Chronique Album
Date de sortie : 08.11.2024
Label : BMG
Rédigé par
Emmanuel Stranadica, le 7 novembre 2024
Si ce mois de novembre 2024 consacre en grandes pompes le retour de The Cure après seize années de silence discographique, il marque également le come-back non moins attendu de Bobby Gillespie et de Primal Scream. La bande de Glasgow n'a en effet, à l'exception de rééditions et de quelques raretés (sessions BBC, démos ou live), plus sorti de nouveau disque depuis 2016. Ces huit années de « silence » sont probablement une conséquence de la disparition tragique d'Andrew Weatherall en 2020. Toutefois, quatre années plus tard, l'ex-The Jesus And Mary Chain revient enfin dans les bacs des disquaires avec Come Ahead, douzième effort de son groupe.
Love Insurrection, premier single dévoilé cet été, est une petite ode, aux guitares funky à la Chic et à la flûte acid jazz, ultra réussie. De plus, Bobby Gillespie, qui nous entraîne avec elle sur les dancefloors, n'a probablement pas aussi bien chanté depuis des lustres.

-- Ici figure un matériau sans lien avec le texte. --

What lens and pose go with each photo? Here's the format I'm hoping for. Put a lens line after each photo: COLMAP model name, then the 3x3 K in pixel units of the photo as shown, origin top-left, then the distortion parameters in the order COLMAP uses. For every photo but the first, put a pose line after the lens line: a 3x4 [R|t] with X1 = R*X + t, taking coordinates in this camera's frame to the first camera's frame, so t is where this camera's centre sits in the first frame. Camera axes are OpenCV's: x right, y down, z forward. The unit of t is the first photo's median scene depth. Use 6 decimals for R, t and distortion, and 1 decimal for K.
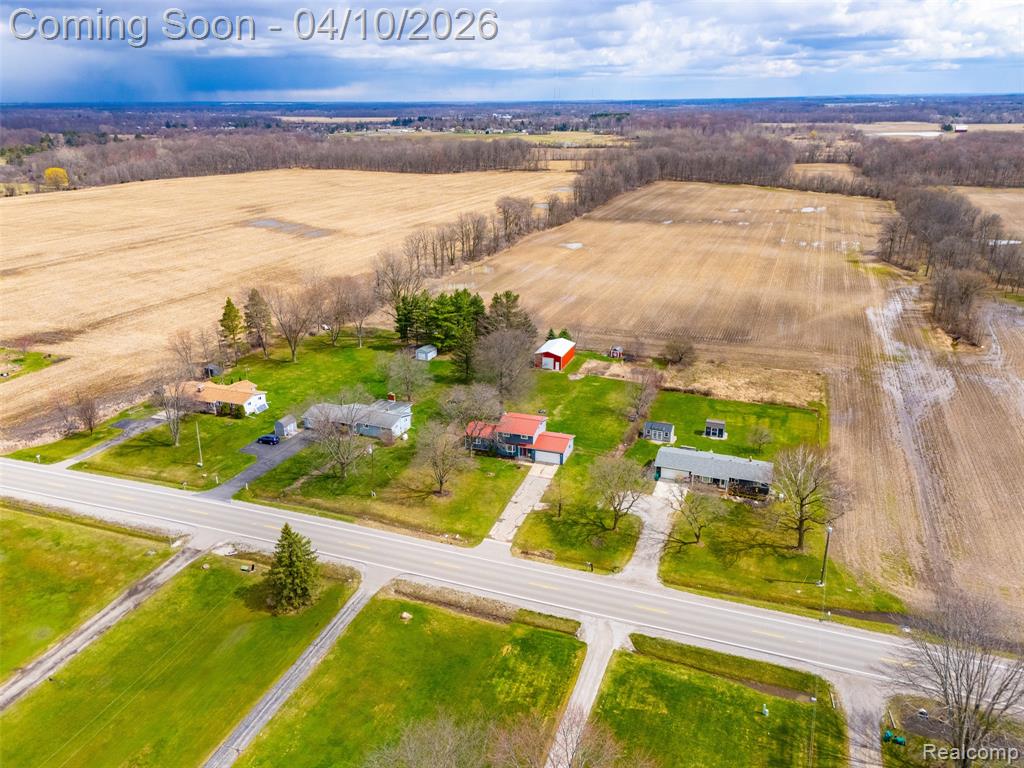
lens RADIAL K [[751.1, 0, 514.8], [0, 751.1, 386.5], [0, 0, 1]] dist [0.086666, -0.095170]
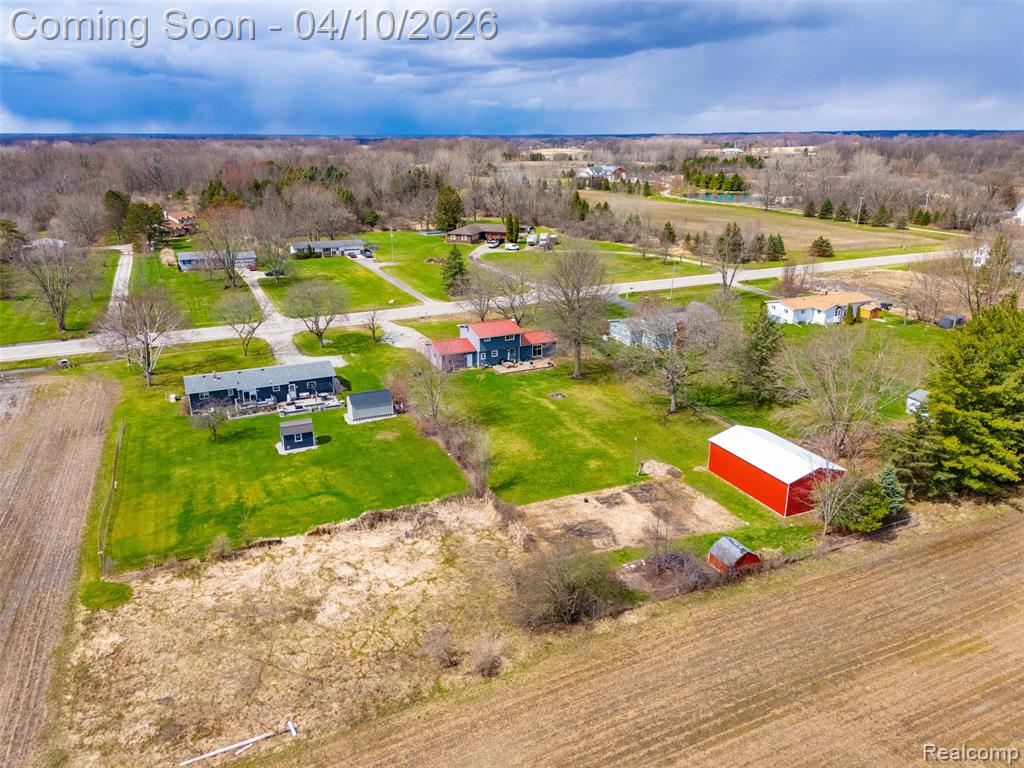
lens RADIAL K [[751.1, 0, 514.8], [0, 751.1, 386.5], [0, 0, 1]] dist [0.086666, -0.095170]
pose [[-0.717865, 0.228425, -0.657641, 0.515603], [-0.239979, 0.805550, 0.541755, -0.333475], [0.653514, 0.546727, -0.523459, 1.375457]]
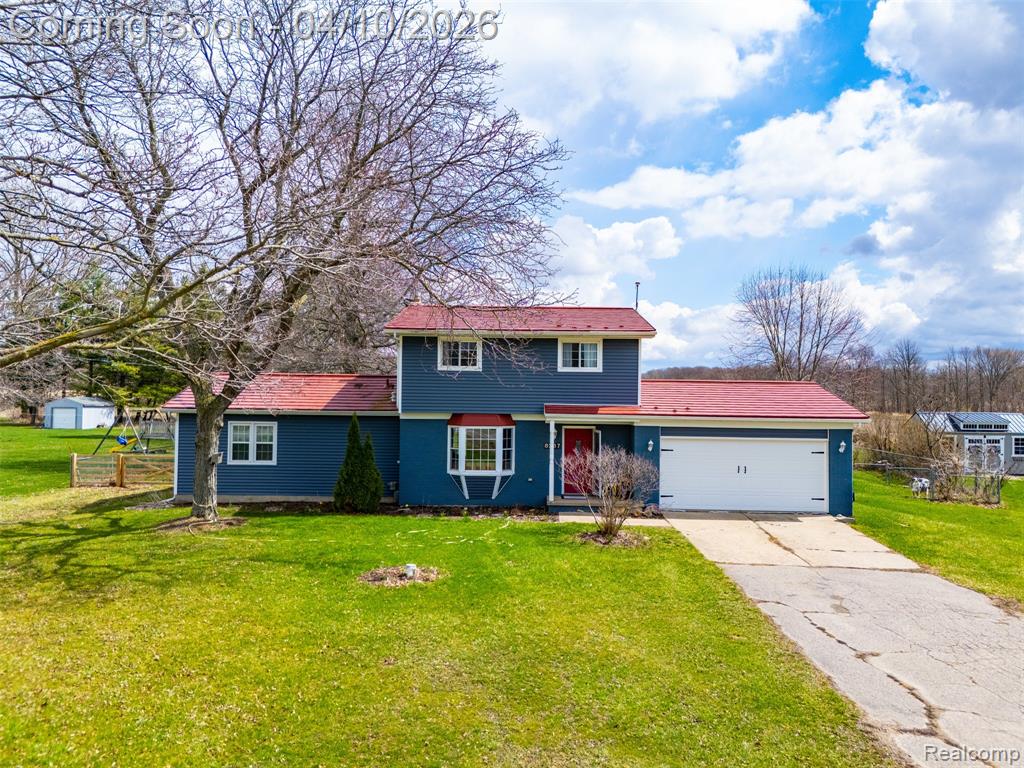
lens RADIAL K [[751.1, 0, 514.8], [0, 751.1, 386.5], [0, 0, 1]] dist [0.086666, -0.095170]
pose [[0.949880, 0.017936, 0.312098, -0.044693], [0.094819, 0.934791, -0.342308, 0.112396], [-0.297886, 0.354744, 0.886239, 0.773551]]
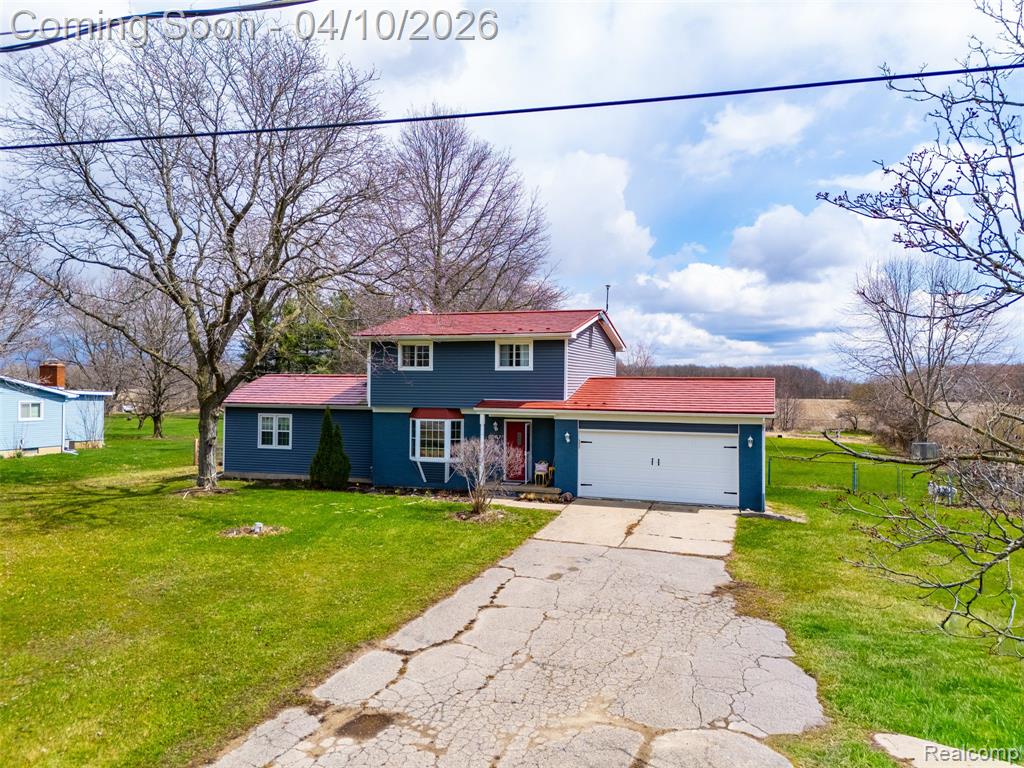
lens RADIAL K [[751.1, 0, 514.8], [0, 751.1, 386.5], [0, 0, 1]] dist [0.086666, -0.095170]
pose [[0.999904, 0.013845, -0.000449, 0.011695], [-0.013092, 0.933948, -0.357168, 0.121654], [-0.004526, 0.357140, 0.934040, 0.749092]]
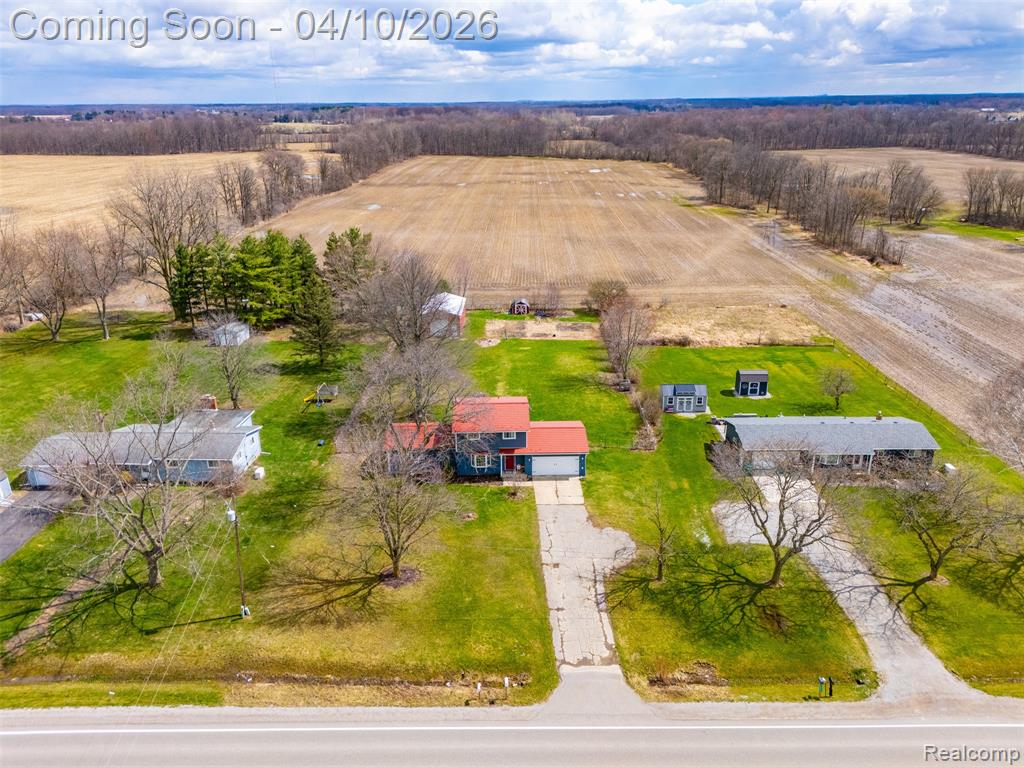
lens RADIAL K [[751.1, 0, 514.8], [0, 751.1, 386.5], [0, 0, 1]] dist [0.086666, -0.095170]
pose [[0.938045, -0.123709, 0.323679, -0.137450], [0.125546, 0.991970, 0.015286, 0.021872], [-0.322971, 0.026298, 0.946044, 0.435678]]
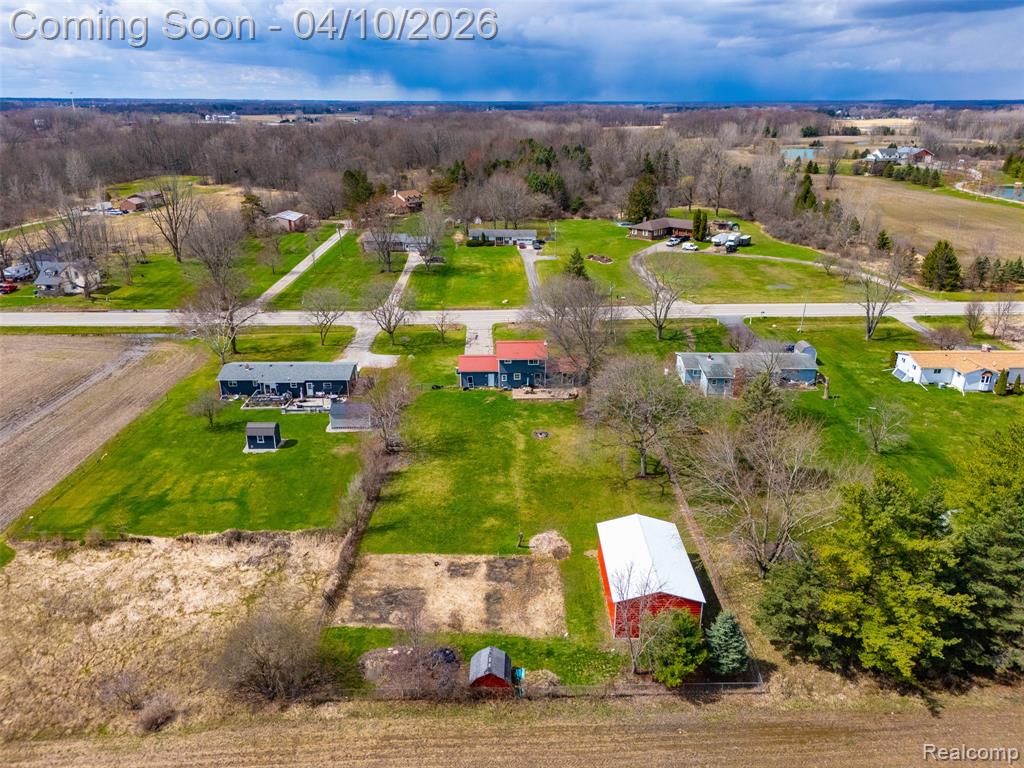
lens RADIAL K [[751.1, 0, 514.8], [0, 751.1, 386.5], [0, 0, 1]] dist [0.086666, -0.095170]
pose [[-0.934555, 0.130220, -0.331134, 0.268225], [-0.122170, 0.756617, 0.642343, -0.407108], [0.334187, 0.640760, -0.691192, 1.458311]]
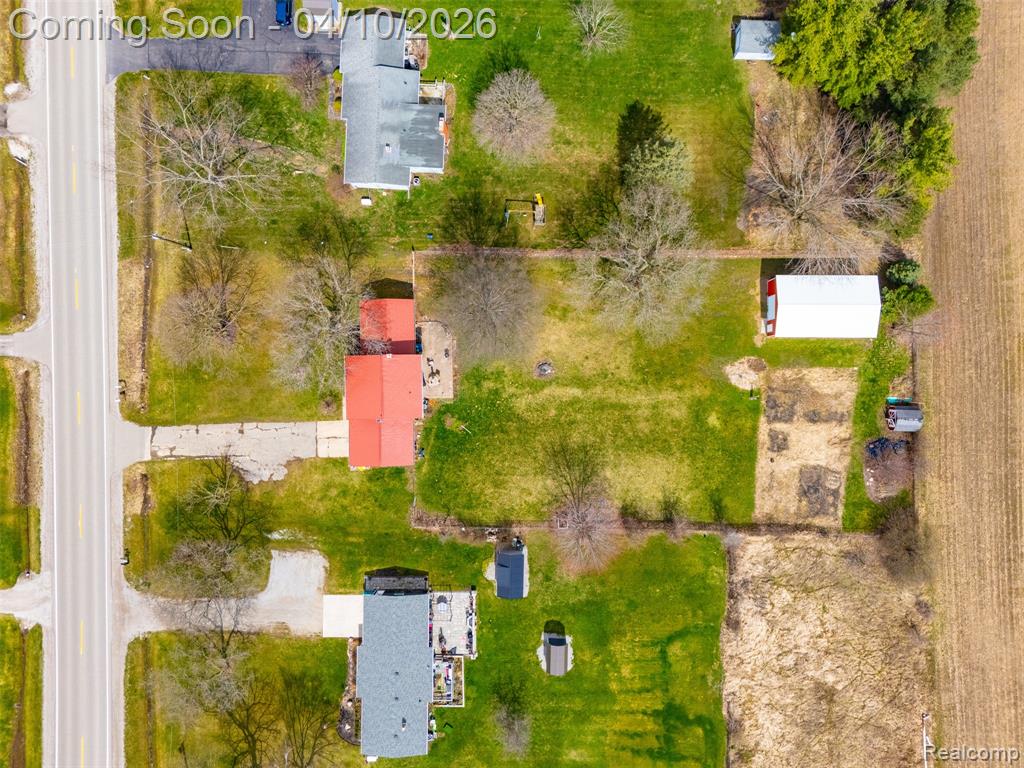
lens RADIAL K [[751.1, 0, 514.8], [0, 751.1, 386.5], [0, 0, 1]] dist [0.086666, -0.095170]
pose [[0.340911, 0.940077, -0.005910, 0.046837], [-0.315151, 0.120205, 0.941398, -0.539923], [0.885697, -0.319071, 0.337245, 0.811139]]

Le second extrait de Come Ahead, Deep Dark Waters va littéralement prendre la tangente de son prédécesseur et s'avérer inquiétant musicalement. D'autant que les thèmes qu'il y aborde (guerre, misère, émergence de l'extrême droite) sont tout sauf de la rigolade. Néanmoins, on constate d'emblée avec ces deux chansons que ce nouvel album s'apparente bien à un grand cru. Ready To Go Home, morceau d'ouverture du disque et dernier simple en date, est un morceau furieusement dansant. Avec ses chœurs gospels lors de son entame, la chanson qui parle de la mort s'apparente à un antidote à la tristesse, malgré son côté sombre. Ses paroles ont d'ailleurs été chantée au père de Bobby, Robert Gillespie Senior (qui figure également sur la pochette du disque) la veille de sa mort.

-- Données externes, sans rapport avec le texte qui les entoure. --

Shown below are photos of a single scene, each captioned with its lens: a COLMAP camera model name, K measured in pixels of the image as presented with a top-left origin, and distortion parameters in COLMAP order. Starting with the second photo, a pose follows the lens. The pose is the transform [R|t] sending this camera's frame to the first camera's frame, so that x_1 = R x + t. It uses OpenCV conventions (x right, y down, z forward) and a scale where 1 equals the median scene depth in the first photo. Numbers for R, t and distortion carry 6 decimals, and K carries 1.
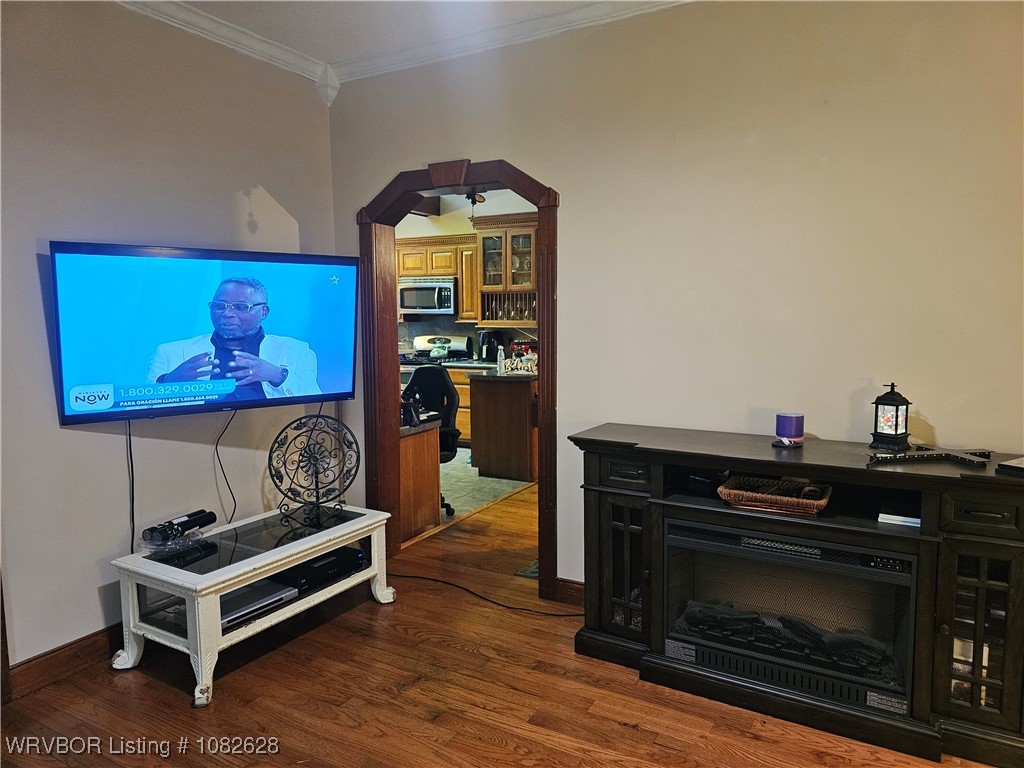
lens RADIAL K [[693.7, 0, 515.3], [0, 693.7, 387.2], [0, 0, 1]] dist [0.081225, -0.034138]
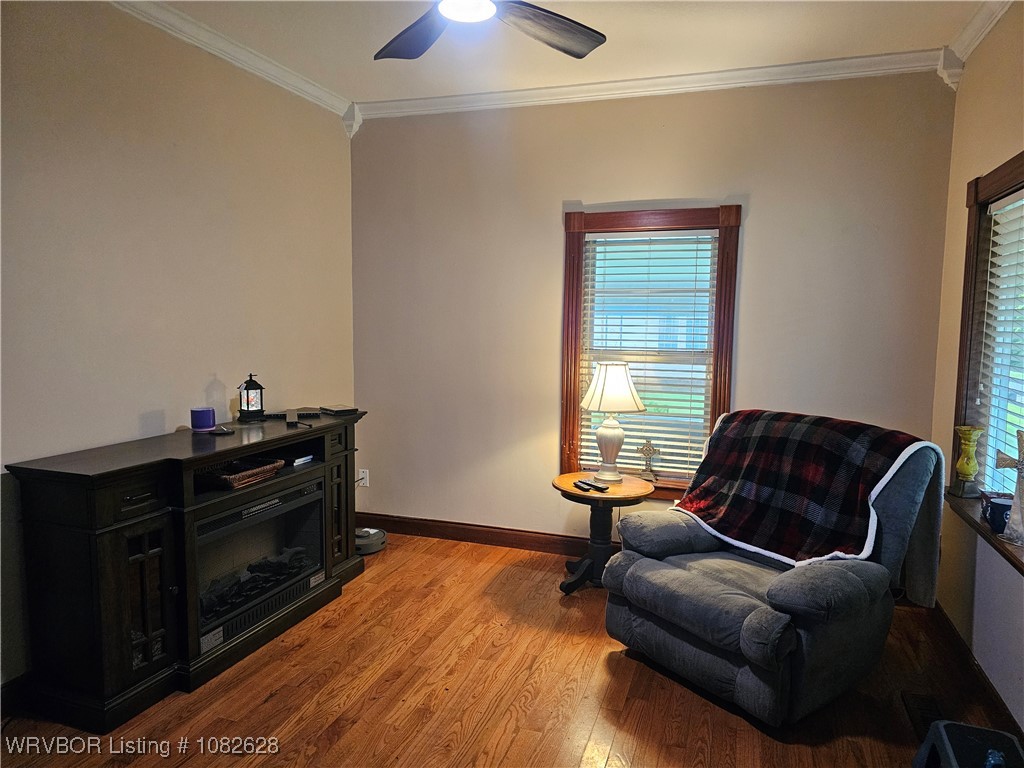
lens RADIAL K [[693.7, 0, 515.5], [0, 693.7, 384.1], [0, 0, 1]] dist [0.081225, -0.034138]
pose [[-0.165815, -0.092520, 0.981807, -0.895986], [0.093492, 0.989630, 0.109047, -0.085528], [-0.981715, 0.109873, -0.155446, 0.704690]]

David Holmes est une fois encore aux manettes de la production du disque. Celui-ci apporte un vrai plus sur des morceaux tels que Heal Yourself ou Melancholy Man, et ce d'autant plus que face à la posture de plus en plus politique que le leader de Primal Scream a adopté au fil des années, on pouvait craindre que le disque ne soit pas aussi enragé que ce que le groupe avait sorti dans les années 2000 avec XTRMNTR. Il n'en est donc rien même si le groupe n'a pas non plus totalement abandonné le son rock qui l'a caractérisé sur nombre de ses précédentes parutions. L'impeccable Love Ain't Enough vient trancher avec la délicatesse de Melancholy Man grâce à une excellente maîtrise des guitares énergiques qu'elle contient.
Cet album étant très varié musicalement, il serait regrettable de ne pas citer le côté remuant et disco de Innocent Money alors que les huit minutes de False Flags et de ses clochettes tibétaines d'ouverture nous font chavirer dans une profonde mélancolie et que le final de l'album, Settlers Blues, long lui aussi de neuf minutes, nous entraîne dans une spirale musicale dans laquelle on ne peut ressortir indemne.
Primal Scream sortent ainsi leur meilleur album depuis très longtemps. Variées et très tranchantes lyriquement parlant, les soixante-cinq minutes passées en compagnie du groupe de Glasgow sur Come Ahead ont l'ambition de remobiliser un monde qui semble au bord de l'implosion. Si rien n'est moins sûr quant à la réussite de l'écossais face à cette noble cause, on pourra toujours se consoler avec cet album de haut standing qui tournera pendant longtemps sur nos platines.